Все дело в амбивалентности ереси как явления церковной и вообще христианской жизни. Церковь обязана была судить ее, но не могла по определению стать объективным арбитром, хотя бы потому, что отвечала не перед людьми, а перед Богом. И потому также, что считала себя небесным градом, осажденным на земле врагами, силящимися подло стянуть всякую заблудшую овцу в геенну. В XIII веке богословие, ревниво охранявшееся столетиями, вышло из монастырских стен сначала в университеты, затем и дальше, почти на улицу. На диспутах могли присутствовать люди совсем не подготовленные, неученые, «молчаливое большинство», чье мнение мы никогда не узнаем. Это явный признак того, что Церковь умела повернуться лицом к мирянам, к своей пастве. Тайны в прямом смысле слова открылись. Но и толкования всех видов начали распространяться на страницах пергамена и бумаги – все это в условиях, когда цензура выражалась лишь в основном в публичных опять же кострах, в «казнях» книг. Но ведь рукописи неохотно горят. А значит, распространялось и инакомыслие, идеи, контролировать которые не было никакой возможности. За «неправильными» мыслями, как известно, часто следовали и следуют и «неправильные» действия.
О ересях мы узнаем почти исключительно из уст обвинителей. Даже когда они записывали ответы, полученные при допросах, мы понимаем, что между ответом и нами, читателями, стоит следователь.

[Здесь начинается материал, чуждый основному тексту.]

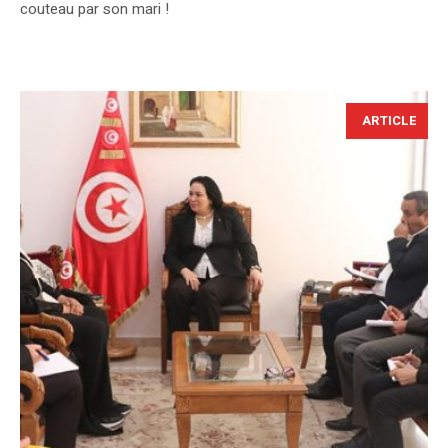
couteau par son mari !
ARTICLE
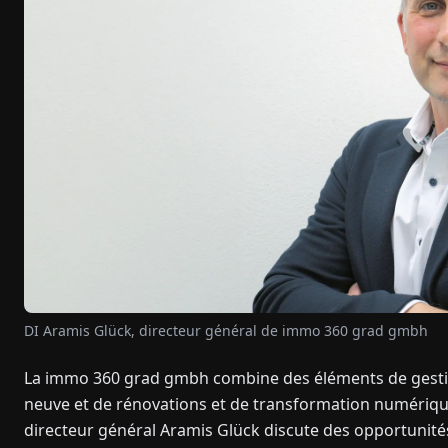
DI Aramis Glück, directeur général de immo 360 grad gmbh
La immo 360 grad gmbh combine des éléments de gestion
neuve et de rénovations et de transformation numériqu
directeur général Aramis Glück discute des opportunités 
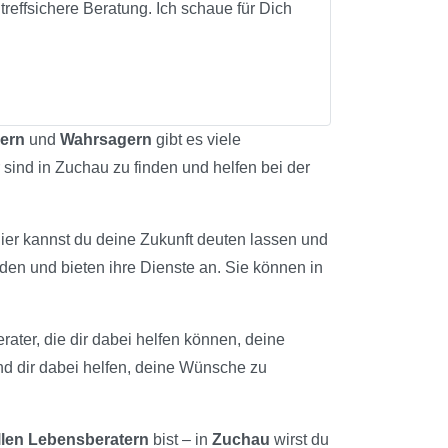
treffsichere Beratung. Ich schaue für Dich
hern
und
Wahrsagern
gibt es viele
 sind in Zuchau zu finden und helfen bei der
Hier kannst du deine Zukunft deuten lassen und
nden und bieten ihre Dienste an. Sie können in
erater, die dir dabei helfen können, deine
nd dir dabei helfen, deine Wünsche zu
llen Lebensberatern
bist – in
Zuchau
wirst du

О ересях мы узнаем почти исключительно из уст обвинителей. Даже когда они записывали ответы, полученные при допросах, мы понимаем, что между ответом и нами, читателями, стоит следователь, и это – довольно специфический источниковедческий фильтр. Авторы трактатов о ересях – не всегда изуверы и наперсники разврата, зачастую это весьма высоколобые богословы и даже, как Алан Лилльский в 1200 году, – великие поэты и энциклопедисты. Они нередко повторяли себе и другим, что Бог не хочет «смерти грешника, но чтобы грешник обратился от пути своего и жив был» (Иез. 33:11). Но что делать, если он (или она) упирается и не признается? Если какая-нибудь Жанна д’Арк даже ради причастия не желает сменить мужское платье на женское? Всякому терпению ведь есть предел! (В великом фильме Дрейера «Страсти Жанны д’Арк» 1928 года этот ключевой момент как раз мастерски зафиксирован.) Безусловно, позднесредневековая охота на ведьм – наследница охоты на еретиков. Поэтому и историку трудно остаться безучастным бытописателем, потому что на страницах пергамена проступает кровь, потому что пахнет гарью, потому что искать аргументы за и против здесь так же трудно, если не бессмысленно, как в вопросе об опричнине или Гитлере.
Если понимать под терпимостью признание различных точек зрения на какой-то предмет или на истину, в особенности религиозную, то ей в Средние века места не было. Хулящий веру или заблуждающийся в ней оскорбляет не собственную совесть, но всю общину верующих, потому что вера в средневековой системе ценностей – не личное дело, а общественное. Поэтому терпимость по отношению к нему сродни нашей терпимости к уголовным преступникам: еретика или неверного терпят, пока не могут искоренить, но не признав их «инаковость» как нечто равноправное с нашей «правотой». Такое «терпение» сродни попущению, балансирующему на грани попустительства и «преступной халатности» по отношению к мировому злу. Ведь на кону не просто «общественный порядок», а порядок космоса, связь общества людей с небесами. Публичная, то есть назидательная, смертная казнь еретика – дело благое. Фома Аквинский, никак не инквизитор, считал, что фальсификация веры намного опаснее фальсификации монеты, караемой смертью, а значит, согласное преследование еретиков церковной и светской властями спасительно для общества. Но, в поисках того же общего блага, иноверцев следует и терпеть, во избежание войны, ведь мир больше располагает их к обращению, чем насилие.